Azrael’s glasses glistened.
“Who says atheists are wrong?”
 “B-b-but you said it earlier: something does exist beyond in any case!”
“ I did ….But you can only believe me if I exist objectively…if this(Azrael motioned at the surroundings) exists objectively in the first place. If it’s a dream though…”
“The atheists would turn out right and everything you said will turn out to be a figment from the start….” Llud muttered in a trance.
He shook his head vigorously, stomping his foot like a mulish kid.
“It does exist ! It’s happening to me, it feels real”
Eyebrow rising.
“ ‘Feels real’? Is that an eligible criterion?”
Llud’s self-importance shattered to pieces and his jaw dropped.
His mind spun forcefully.
“But how can they be right?”
“Well…”
And in a sudden explosion of noise, Llud felt something heavy fall on his head.
Piano keys.
Do-re-mi.
………………………………………………
Riiiiiiiiiiiiiiiing!
“Grrrr stupid clock! Can’t even stand upright!!”
Llud quickly realized he had condemned the clock too soon, since he himself tumbled down to the floor, head first and feet in the air.
It hurt.
He was alive.
It had been a dream.
(Yay for the  atheists!)
Or maybe…?
Somehow, he couldn’t force Azrael’s omniscient grin out of his mind. It  was as if he was watching him right now, as if he had transported him back and had then woken him up to have a few laughs….
He felt ridiculous, as if he was juggling under the spotlight of the circus stage…walking along a very thin rope, very high up…
Don’t look down…
Llud got up and drew the curtains back.
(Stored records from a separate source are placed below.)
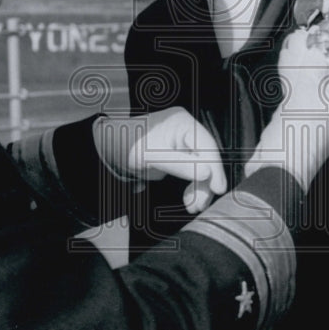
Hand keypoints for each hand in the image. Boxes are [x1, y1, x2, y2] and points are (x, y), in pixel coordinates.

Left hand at [94, 108, 226, 213]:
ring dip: (200, 188)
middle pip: (207, 158)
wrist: (109, 147)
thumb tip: (207, 173)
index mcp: (182, 123)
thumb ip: (180, 165)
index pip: (207, 146)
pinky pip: (194, 172)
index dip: (215, 168)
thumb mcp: (151, 157)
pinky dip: (193, 186)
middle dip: (205, 183)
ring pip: (203, 168)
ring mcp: (184, 143)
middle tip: (198, 205)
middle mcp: (187, 130)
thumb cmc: (127, 145)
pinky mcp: (181, 156)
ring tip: (192, 206)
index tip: (218, 188)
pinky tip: (189, 199)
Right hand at [244, 22, 328, 188]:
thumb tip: (308, 43)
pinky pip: (300, 88)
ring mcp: (317, 111)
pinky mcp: (299, 116)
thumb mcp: (305, 96)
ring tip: (293, 42)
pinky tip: (286, 63)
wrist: (276, 172)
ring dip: (302, 58)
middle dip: (317, 47)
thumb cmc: (297, 135)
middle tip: (305, 30)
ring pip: (313, 76)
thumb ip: (307, 66)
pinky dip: (293, 73)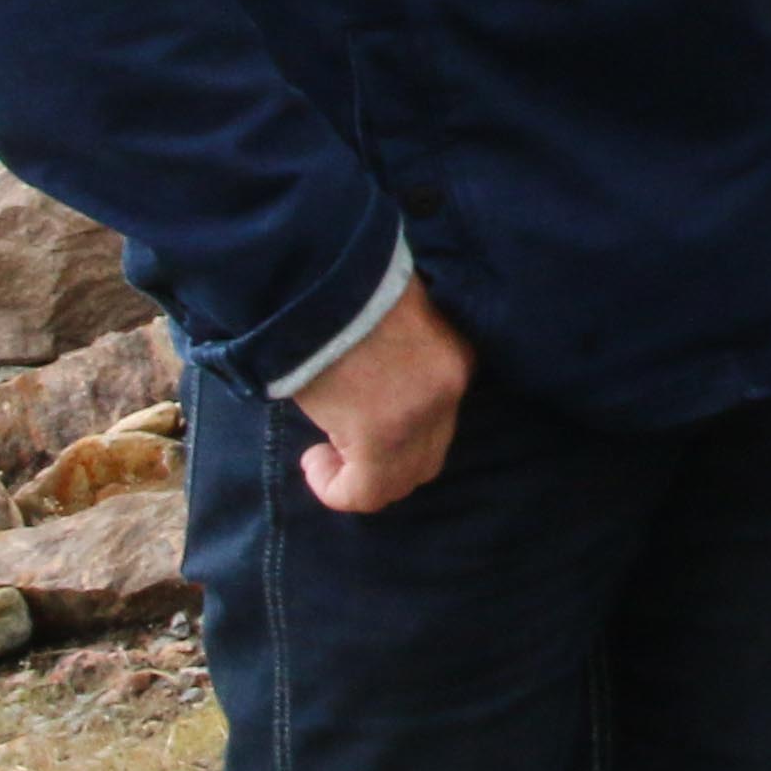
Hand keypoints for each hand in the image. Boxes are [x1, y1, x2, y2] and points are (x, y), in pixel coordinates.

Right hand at [296, 273, 471, 514]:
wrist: (319, 277)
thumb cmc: (347, 294)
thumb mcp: (394, 325)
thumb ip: (402, 362)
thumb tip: (379, 391)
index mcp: (456, 360)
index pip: (441, 422)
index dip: (401, 433)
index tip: (359, 423)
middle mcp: (449, 390)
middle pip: (427, 458)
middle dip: (386, 463)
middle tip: (341, 446)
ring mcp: (420, 415)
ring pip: (399, 480)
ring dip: (360, 478)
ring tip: (323, 454)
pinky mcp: (382, 435)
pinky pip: (366, 493)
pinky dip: (336, 488)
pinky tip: (314, 462)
It had rained last night. The air smelled of freshness and novelty.
So second chances were not completely outdated yet.
He wasn’t going to let this chance slide! He was given an opportunity to wake up and he was going to wake up! Heck, he was never going to fall asleep again! Life was too short and too full of miracles to pretend not to notice them.
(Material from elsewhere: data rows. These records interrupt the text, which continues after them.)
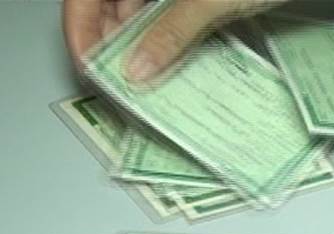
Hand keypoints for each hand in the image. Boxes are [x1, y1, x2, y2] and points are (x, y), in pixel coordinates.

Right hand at [63, 0, 285, 81]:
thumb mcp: (210, 0)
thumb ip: (171, 32)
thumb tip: (137, 69)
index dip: (80, 26)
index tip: (88, 65)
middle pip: (111, 0)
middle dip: (110, 40)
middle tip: (119, 82)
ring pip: (141, 7)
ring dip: (140, 42)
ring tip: (144, 81)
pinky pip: (170, 12)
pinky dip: (167, 36)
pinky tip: (171, 62)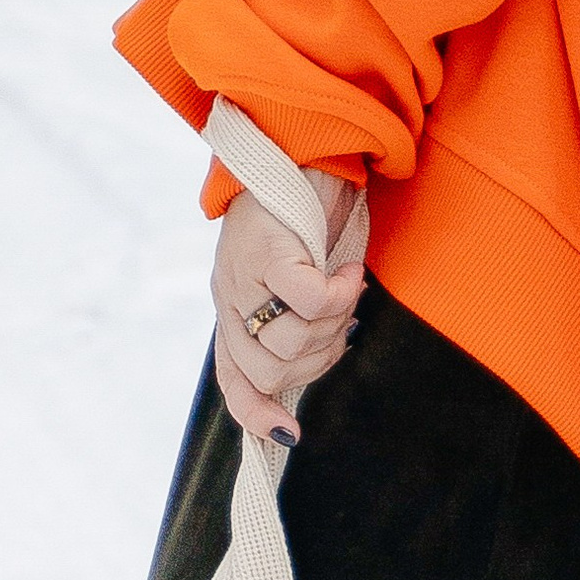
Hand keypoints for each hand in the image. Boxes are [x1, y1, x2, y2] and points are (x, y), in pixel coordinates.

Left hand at [211, 178, 365, 442]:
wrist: (298, 143)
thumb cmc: (303, 209)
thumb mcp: (293, 272)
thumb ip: (294, 315)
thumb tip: (323, 360)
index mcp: (231, 306)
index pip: (232, 379)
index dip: (256, 416)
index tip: (290, 436)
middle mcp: (229, 295)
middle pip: (271, 371)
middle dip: (318, 359)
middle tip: (344, 323)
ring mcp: (242, 275)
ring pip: (290, 342)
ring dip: (333, 325)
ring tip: (348, 288)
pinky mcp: (267, 251)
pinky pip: (307, 301)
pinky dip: (338, 295)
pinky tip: (350, 273)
Llud’s optimistic mood lasted exactly 3 seconds. Then he noticed the time. He was late.
……………………………
Her name was Efil. Not only wasn’t her head empty, he sometimes wondered how was that she bore  the heaviness of all its contents on her neck. Her blond hair and pretty eyes were hardly the most impressive thing in her(although they remained just as distracting for him as in the beginning, if not more). Llud couldn’t imagine a more enlightening  girlfriend. This was a  paradox, since it was the darkness and fog of universal enigmas that were her favorite pass-time. His too. They would conduct researches in the library archives(it wasn’t the only thing they conducted in the secluded compartments; who knew dust and paper could be that arousing). They went on strolls under the stars between the graves and talked. They snuck into haunted mentions where  lips would meet lips to exchange adrenaline.     Llud and Efil had a rule: they never judged any mystery on the plausibility scale, they never dismissed anything as unfeasible: they gave every religion and every hypothesis an equal chance of being…or not being. “What If”. It was a game, as playful as fingertips touching under the working desk, and as somber as death crawling in the creases of the mummies’ parched skin, clattering in the symphony of forgotten bones, or clanking in unison with the shackles of Marley’s ghost.
Llud was happy. Even if what he had experienced had been a dream, even if atheists were right and there was nothing but worms and hummus beyond, he still enjoyed life a great deal more now,  when he was open to new perceptions. He often joked with Efil that by opening up to death he had accepted life. And he would kiss her passionately in the dead of night to prove it.
He felt prepared for the existence of something on the other side. Even if there turned out to be nothing in the end, Llud would not be sorry for the efforts. Because while on this quest outside the shell, he had began enhancing his “here and now”. Even if there was nothing beyond Life  to find, by simply searching he had found something in Life. Someone….

Just  in case, however, he never got on a bus again.